Squirming painfully on the sofa she had purchased originally for its uncommon comfort, Rosemary reminded Lucy dejectedly, “Except that he wasn’t trying to ‘get away with it.’ Remember? I told you, Gwen confirmed that he’s selling his building to the city. He just wanted to keep the will quiet as long as possible, because he knew there was no way to explain it to me so that it would make any kind of sense.” Gee, put that way—
“Don’t romanticize him, Rosemary,” Lucy snapped, and Rosemary jumped guiltily.
“I’m not romanticizing him. He still lied to me…by omission…for months, and…that’s a deal breaker.”
“Damn straight. Because if a man lies once, he’ll do it again. Men are such shmucks.” Abandoning the wild rice, Lucy plunged her fork into the Dutch apple pie.
Rosemary stared. “Luce, is there something you need to talk about? I mean, other than my being duped into a marriage of convenience, did something else happen to make you take this…vacation?”

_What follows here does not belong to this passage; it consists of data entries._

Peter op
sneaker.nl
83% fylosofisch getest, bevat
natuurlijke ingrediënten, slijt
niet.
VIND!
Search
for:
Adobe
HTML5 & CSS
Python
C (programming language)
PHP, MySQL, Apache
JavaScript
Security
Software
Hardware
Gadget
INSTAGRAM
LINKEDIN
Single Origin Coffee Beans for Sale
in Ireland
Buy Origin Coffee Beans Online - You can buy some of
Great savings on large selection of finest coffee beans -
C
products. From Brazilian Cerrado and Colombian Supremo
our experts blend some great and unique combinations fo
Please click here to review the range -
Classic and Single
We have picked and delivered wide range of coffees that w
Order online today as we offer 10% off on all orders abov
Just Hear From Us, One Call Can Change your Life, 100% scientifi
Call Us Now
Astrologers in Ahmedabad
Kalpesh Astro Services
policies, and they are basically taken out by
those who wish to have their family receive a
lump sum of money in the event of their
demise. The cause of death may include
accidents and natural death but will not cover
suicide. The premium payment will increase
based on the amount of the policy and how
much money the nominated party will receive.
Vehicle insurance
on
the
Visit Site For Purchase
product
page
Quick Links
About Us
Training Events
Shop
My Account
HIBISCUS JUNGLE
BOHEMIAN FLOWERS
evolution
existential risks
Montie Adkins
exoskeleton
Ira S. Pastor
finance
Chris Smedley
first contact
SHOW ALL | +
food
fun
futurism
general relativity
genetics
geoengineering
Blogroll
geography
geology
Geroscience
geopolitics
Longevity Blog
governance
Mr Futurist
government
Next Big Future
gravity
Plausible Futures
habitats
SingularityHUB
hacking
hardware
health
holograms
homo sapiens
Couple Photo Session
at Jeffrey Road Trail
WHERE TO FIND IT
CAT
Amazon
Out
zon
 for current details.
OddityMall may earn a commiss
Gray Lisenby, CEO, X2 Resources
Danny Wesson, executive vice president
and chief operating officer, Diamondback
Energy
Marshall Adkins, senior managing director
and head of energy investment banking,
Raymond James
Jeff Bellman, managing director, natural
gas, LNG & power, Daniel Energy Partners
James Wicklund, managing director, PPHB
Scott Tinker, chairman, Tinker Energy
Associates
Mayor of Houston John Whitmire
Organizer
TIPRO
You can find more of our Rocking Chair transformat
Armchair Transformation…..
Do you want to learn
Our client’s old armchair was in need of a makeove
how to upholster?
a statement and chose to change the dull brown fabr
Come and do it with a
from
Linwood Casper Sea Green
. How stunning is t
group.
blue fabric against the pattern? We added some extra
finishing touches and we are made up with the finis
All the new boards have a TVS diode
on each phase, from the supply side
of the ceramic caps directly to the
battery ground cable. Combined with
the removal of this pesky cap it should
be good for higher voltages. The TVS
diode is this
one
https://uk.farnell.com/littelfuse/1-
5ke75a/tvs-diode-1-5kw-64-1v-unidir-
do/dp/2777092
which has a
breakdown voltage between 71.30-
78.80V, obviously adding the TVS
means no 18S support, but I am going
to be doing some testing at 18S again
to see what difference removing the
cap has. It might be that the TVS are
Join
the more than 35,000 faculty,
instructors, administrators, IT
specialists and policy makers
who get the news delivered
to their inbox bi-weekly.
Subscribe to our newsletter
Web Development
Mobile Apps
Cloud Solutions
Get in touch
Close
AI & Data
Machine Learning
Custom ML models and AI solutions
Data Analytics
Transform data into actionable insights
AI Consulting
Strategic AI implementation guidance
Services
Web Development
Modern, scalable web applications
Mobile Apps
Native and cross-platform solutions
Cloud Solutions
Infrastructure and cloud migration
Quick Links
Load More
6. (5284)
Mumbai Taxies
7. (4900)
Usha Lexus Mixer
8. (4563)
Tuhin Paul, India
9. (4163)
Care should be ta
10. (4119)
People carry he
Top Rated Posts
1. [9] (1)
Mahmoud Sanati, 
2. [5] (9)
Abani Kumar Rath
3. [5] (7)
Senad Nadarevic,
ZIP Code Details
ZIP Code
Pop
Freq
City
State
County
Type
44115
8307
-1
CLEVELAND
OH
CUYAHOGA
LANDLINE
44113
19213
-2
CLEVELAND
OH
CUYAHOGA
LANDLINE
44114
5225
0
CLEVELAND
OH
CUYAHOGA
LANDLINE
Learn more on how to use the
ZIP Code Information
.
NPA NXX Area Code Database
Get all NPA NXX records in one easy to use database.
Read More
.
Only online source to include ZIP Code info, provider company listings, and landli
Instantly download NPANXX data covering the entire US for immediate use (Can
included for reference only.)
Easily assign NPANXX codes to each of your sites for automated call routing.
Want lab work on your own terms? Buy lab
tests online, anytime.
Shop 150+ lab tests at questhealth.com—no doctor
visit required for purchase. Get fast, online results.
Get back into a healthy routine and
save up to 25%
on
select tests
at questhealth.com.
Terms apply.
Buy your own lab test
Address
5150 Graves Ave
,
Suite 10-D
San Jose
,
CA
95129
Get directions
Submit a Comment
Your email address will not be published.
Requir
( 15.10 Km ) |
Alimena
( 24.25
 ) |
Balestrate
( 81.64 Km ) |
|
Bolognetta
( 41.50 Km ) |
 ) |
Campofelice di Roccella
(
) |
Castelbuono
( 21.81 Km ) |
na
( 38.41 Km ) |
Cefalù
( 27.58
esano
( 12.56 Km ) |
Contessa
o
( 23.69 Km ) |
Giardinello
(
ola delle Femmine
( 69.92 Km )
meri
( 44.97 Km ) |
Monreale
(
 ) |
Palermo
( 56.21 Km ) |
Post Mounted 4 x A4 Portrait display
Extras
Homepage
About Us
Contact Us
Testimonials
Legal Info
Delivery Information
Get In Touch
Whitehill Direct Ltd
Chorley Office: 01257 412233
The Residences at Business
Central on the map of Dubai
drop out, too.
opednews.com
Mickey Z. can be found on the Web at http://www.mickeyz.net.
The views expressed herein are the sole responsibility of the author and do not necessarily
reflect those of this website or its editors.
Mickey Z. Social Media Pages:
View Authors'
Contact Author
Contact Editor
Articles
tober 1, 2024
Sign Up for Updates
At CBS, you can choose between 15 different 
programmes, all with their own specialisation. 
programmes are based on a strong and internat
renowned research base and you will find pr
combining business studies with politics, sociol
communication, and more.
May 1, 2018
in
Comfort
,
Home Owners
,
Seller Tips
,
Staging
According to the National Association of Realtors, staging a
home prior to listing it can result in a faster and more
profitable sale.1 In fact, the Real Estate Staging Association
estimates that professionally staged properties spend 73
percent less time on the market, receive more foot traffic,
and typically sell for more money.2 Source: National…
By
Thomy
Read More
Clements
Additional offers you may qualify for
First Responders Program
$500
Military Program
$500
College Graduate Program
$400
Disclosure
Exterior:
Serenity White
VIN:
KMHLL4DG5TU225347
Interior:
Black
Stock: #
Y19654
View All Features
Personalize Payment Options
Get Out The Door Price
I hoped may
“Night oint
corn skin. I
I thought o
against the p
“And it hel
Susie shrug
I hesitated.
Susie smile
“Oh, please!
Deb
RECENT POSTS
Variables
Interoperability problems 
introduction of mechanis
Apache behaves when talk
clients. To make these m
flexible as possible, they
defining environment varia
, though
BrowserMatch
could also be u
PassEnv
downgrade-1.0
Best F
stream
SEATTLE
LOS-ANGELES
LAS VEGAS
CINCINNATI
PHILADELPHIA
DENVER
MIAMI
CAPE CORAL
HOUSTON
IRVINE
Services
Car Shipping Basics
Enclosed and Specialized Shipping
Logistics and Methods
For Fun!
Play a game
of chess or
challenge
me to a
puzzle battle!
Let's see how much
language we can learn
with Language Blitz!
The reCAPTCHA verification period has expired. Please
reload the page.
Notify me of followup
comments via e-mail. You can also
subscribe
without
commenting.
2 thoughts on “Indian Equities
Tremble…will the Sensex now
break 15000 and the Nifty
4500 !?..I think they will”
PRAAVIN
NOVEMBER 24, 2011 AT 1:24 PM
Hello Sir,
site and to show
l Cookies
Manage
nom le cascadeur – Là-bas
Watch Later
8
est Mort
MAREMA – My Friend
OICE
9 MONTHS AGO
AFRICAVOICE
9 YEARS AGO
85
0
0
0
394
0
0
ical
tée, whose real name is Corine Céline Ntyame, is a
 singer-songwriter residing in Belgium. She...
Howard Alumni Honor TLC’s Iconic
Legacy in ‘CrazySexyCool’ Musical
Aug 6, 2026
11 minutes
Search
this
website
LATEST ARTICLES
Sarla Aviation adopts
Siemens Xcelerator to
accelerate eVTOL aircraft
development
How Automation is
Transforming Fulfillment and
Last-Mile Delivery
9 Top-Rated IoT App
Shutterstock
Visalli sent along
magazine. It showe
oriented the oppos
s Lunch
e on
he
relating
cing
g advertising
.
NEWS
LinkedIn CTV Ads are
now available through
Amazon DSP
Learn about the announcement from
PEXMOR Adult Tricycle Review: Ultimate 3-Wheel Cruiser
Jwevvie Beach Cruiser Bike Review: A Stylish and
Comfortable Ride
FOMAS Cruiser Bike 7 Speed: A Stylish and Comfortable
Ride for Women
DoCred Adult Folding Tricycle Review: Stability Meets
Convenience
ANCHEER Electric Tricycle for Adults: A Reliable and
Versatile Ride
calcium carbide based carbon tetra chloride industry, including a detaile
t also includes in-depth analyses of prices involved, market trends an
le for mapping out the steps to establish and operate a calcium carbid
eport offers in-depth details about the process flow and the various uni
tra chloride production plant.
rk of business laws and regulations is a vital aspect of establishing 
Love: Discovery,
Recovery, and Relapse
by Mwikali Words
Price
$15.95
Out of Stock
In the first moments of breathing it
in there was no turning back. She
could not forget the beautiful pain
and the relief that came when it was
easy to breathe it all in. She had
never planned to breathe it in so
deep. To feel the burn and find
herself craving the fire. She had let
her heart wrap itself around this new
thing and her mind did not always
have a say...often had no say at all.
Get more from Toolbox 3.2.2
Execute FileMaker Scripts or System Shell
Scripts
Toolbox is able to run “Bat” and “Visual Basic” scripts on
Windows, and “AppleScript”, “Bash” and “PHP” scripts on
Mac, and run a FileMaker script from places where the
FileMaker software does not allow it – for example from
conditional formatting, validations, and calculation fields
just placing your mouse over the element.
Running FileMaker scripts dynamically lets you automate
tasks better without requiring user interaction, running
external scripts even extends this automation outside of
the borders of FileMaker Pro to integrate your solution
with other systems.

Filling her mouth with apples and streusel topping, Lucy affected an amazed expression. “What? No. I am here for you.”
“Luce—”
“I said, no! Look, it’s no big deal.” She shoveled in more pie, expanding her normally gaunt cheeks. “One of the partners at my firm got engaged, and his fiancée—” shifting from apple pie, she aimed her fork-weapon at the cheese ball “—joined the firm. Like being around each other 24/7 is going to contribute to marital bliss. Whatever. Anyway, no time like the present to claim some unused vacation time now that Lindsay the Perfect is there to pick up the slack. Not that there was any slack, because, of course, I have busted my butt for that ma—that firm practically my entire adult working life. But that’s okay, because now there’s plenty of lawyers on board to cover any emergency, so I can have a—” she looked as if she was going to cry or spit “—vacation.”